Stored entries

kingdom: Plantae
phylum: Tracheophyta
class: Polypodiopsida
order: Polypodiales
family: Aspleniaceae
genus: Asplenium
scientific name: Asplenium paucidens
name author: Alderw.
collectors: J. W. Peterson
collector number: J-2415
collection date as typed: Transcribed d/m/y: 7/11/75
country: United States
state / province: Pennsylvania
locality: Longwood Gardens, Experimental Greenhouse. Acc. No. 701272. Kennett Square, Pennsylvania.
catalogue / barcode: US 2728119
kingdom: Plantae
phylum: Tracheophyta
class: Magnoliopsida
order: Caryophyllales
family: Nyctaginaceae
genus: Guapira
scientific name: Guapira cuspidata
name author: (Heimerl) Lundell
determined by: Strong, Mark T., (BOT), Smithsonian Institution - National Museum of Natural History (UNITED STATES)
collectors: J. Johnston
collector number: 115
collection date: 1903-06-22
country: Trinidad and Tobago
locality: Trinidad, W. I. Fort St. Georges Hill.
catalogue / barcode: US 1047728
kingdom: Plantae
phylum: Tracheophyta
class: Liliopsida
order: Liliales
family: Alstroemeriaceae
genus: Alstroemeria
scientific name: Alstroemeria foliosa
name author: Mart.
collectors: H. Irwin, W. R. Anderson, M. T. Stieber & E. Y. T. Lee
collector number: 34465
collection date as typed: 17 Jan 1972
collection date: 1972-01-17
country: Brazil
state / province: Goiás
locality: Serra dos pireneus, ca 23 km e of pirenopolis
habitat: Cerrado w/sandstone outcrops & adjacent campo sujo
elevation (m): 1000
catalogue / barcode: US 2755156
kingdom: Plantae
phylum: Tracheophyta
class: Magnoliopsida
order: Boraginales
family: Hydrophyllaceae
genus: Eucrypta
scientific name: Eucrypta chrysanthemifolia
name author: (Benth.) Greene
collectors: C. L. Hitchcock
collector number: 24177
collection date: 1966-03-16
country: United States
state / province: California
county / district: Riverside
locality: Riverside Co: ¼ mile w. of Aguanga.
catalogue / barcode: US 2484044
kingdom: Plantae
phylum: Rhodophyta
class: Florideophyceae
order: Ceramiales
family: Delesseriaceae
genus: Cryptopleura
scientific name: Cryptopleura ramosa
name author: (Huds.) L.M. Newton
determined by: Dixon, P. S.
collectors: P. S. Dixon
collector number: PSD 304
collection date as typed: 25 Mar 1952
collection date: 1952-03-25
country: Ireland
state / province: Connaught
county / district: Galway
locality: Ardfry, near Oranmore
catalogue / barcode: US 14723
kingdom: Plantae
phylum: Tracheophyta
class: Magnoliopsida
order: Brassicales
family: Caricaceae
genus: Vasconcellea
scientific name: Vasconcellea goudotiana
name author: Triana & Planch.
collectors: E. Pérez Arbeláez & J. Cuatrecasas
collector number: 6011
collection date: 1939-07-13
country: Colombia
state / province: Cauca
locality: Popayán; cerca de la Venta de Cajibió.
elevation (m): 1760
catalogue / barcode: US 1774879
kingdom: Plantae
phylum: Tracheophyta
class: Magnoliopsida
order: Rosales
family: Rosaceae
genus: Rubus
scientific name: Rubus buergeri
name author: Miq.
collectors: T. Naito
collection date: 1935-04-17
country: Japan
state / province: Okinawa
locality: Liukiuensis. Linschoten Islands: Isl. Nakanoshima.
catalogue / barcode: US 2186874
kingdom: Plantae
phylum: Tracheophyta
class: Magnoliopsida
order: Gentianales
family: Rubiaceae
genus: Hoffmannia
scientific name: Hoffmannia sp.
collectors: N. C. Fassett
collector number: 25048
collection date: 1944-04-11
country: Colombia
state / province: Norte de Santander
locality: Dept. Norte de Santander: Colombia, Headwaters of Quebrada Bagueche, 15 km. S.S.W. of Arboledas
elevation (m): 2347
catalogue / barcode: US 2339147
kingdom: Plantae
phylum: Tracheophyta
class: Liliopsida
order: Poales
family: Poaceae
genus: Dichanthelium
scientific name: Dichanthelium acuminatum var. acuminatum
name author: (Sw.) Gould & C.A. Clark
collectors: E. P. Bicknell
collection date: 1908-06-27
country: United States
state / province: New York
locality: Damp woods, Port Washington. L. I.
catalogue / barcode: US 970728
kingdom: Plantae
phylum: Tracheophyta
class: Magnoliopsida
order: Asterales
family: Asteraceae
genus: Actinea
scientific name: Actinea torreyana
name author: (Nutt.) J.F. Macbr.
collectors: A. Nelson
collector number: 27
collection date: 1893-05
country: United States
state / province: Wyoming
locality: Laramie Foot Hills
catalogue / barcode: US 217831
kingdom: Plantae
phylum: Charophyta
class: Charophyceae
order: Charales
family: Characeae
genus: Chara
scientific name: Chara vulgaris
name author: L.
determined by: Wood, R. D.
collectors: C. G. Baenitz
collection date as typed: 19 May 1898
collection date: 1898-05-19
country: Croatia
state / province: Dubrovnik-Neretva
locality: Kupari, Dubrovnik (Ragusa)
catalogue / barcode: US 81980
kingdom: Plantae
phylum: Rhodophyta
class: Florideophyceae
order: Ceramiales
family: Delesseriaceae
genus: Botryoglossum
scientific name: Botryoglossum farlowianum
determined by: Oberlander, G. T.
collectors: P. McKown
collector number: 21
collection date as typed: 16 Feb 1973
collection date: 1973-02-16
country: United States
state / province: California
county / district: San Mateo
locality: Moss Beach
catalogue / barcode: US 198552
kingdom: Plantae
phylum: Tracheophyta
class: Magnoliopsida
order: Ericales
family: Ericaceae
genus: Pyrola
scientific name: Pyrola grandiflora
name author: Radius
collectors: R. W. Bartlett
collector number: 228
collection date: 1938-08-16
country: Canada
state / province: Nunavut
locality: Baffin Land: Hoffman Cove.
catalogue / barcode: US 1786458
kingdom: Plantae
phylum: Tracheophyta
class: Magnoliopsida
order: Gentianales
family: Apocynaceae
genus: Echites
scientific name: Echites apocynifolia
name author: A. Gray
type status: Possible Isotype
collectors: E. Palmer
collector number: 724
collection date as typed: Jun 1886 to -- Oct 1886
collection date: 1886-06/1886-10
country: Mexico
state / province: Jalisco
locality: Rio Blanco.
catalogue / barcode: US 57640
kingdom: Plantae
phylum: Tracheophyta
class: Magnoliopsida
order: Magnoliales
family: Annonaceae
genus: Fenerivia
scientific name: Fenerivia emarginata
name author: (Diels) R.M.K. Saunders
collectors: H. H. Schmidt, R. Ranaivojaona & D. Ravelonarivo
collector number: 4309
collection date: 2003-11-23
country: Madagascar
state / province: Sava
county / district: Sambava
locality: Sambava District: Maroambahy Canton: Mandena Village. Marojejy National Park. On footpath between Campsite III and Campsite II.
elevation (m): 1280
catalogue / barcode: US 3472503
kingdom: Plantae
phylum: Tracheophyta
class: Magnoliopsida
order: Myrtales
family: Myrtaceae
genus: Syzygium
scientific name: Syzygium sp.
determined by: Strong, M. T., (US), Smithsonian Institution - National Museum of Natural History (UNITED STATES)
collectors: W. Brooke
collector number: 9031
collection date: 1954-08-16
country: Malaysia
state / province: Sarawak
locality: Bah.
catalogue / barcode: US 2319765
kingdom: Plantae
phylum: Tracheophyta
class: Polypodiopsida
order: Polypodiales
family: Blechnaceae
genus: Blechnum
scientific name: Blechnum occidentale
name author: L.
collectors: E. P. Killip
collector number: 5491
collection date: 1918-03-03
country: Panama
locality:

**Written problem**
Write out, word for word, the lines of the entries from the line with "family: Myrtaceae" through the last line of the entries, including both ends.

**Task result**
family: Myrtaceae
genus: Syzygium
scientific name: Syzygium sp.
determined by: Strong, M. T., (US), Smithsonian Institution - National Museum of Natural History (UNITED STATES)
collectors: W. Brooke
collector number: 9031
collection date: 1954-08-16
country: Malaysia
state / province: Sarawak
locality: Bah.
catalogue / barcode: US 2319765
kingdom: Plantae
phylum: Tracheophyta
class: Polypodiopsida
order: Polypodiales
family: Blechnaceae
genus: Blechnum
scientific name: Blechnum occidentale
name author: L.
collectors: E. P. Killip
collector number: 5491
collection date: 1918-03-03
country: Panama
locality:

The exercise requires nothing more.